Apart from water, the only drink that was consumed in large amounts was wine, which was usually diluted with water. Archaeologists have noted that grape pips that have been discovered only appear in strata under the capital from the last quarter of the seventh century BCE on, so it is possible that the cultivation of vines was not native to Latium and was introduced, like so much else, by the Etruscans. certainly, a taste for the grape subsequently spread throughout the Roman Empire, and the only provinces that were without vineyards were northern Gaul and Britain, where the climate at the time was not propitious.

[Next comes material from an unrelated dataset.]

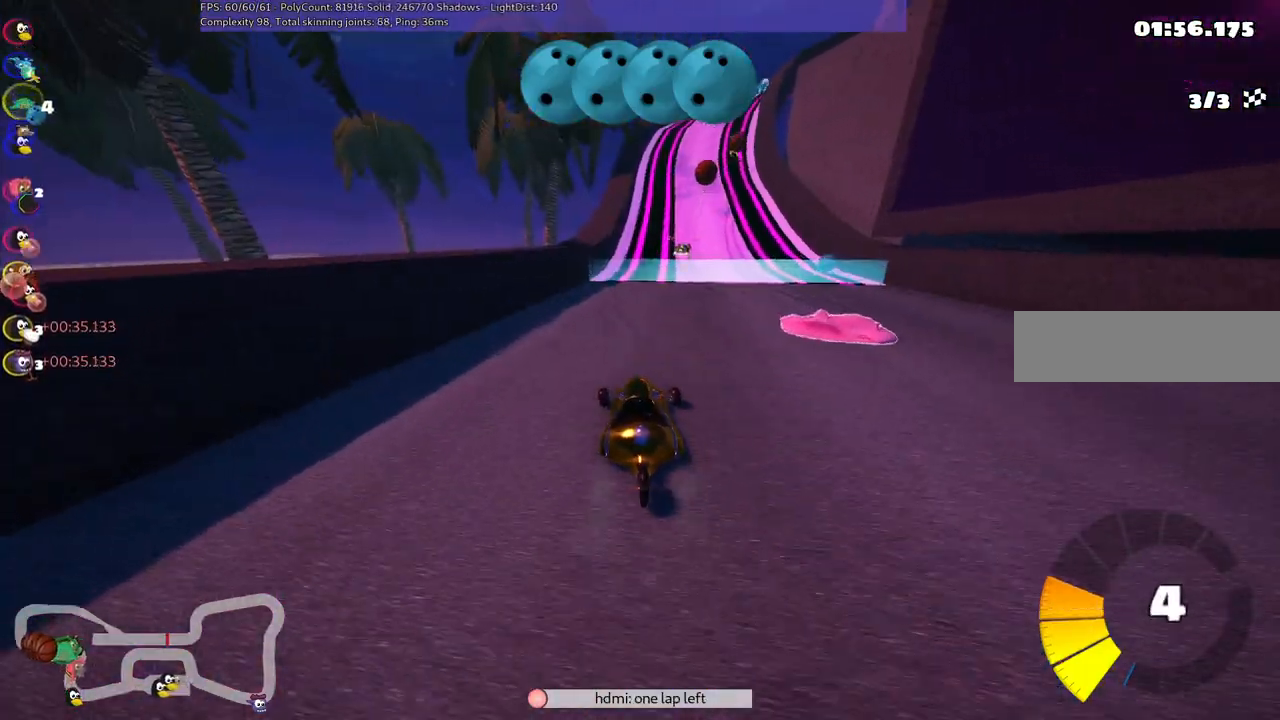
{"keys": ["left", "m", "space", "up"], "events": [[83, "left", "up"], [133, "m", "down"], [133, "right", "down"], [267, "left", "down"], [367, "right", "up"], [450, "space", "down"]]}
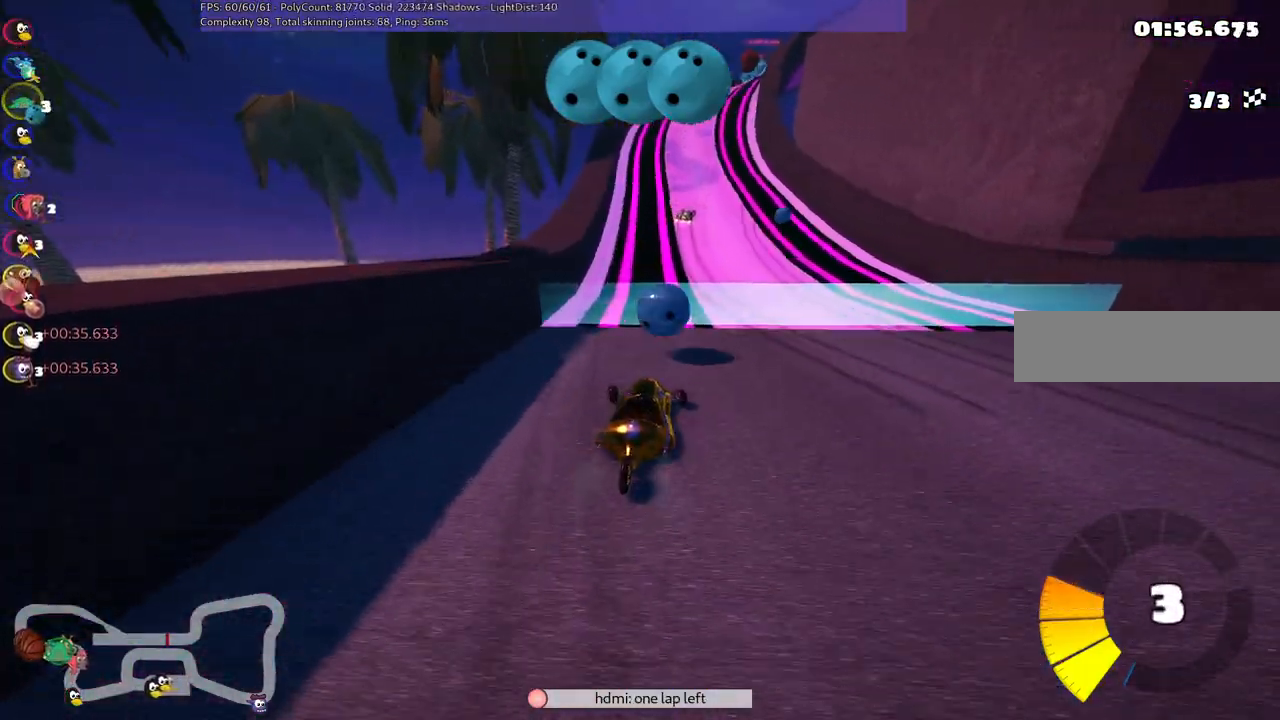
{"keys": ["left", "m", "up"], "events": [[100, "space", "up"]]}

While the majority of Romans may have lived relatively abstemiously, the new rich of imperial times became famous for their excesses. As the empire grew wealthier, its people became greedier. In Nero’s day, the philosopher Seneca accused his fellow- citizens of “eating till they vomited and of vomiting in order to eat more.”

A taste for conspicuous consumption followed the increase in prosperity brought about by the spread of trade. Exotic delicacies became fashionable, and wealthy diners regaled themselves with specialties like roast peacock, mullets’ livers, and flamingos’ tongues. the gourmet Apitcius, to whom the only surviving Roman cookbook is ascribed, provides a menu for boiled ostrich. “Bring pepper, mint, roasted cumin, parsley-seed, dates, honey, vinegar, cooking wine, fish stock, and a little oil to the boil in a saucepan. thicken the sauce with cornflour. Pour over the pieces of ostrich meat in a serving dish and sprinkle with pepper.”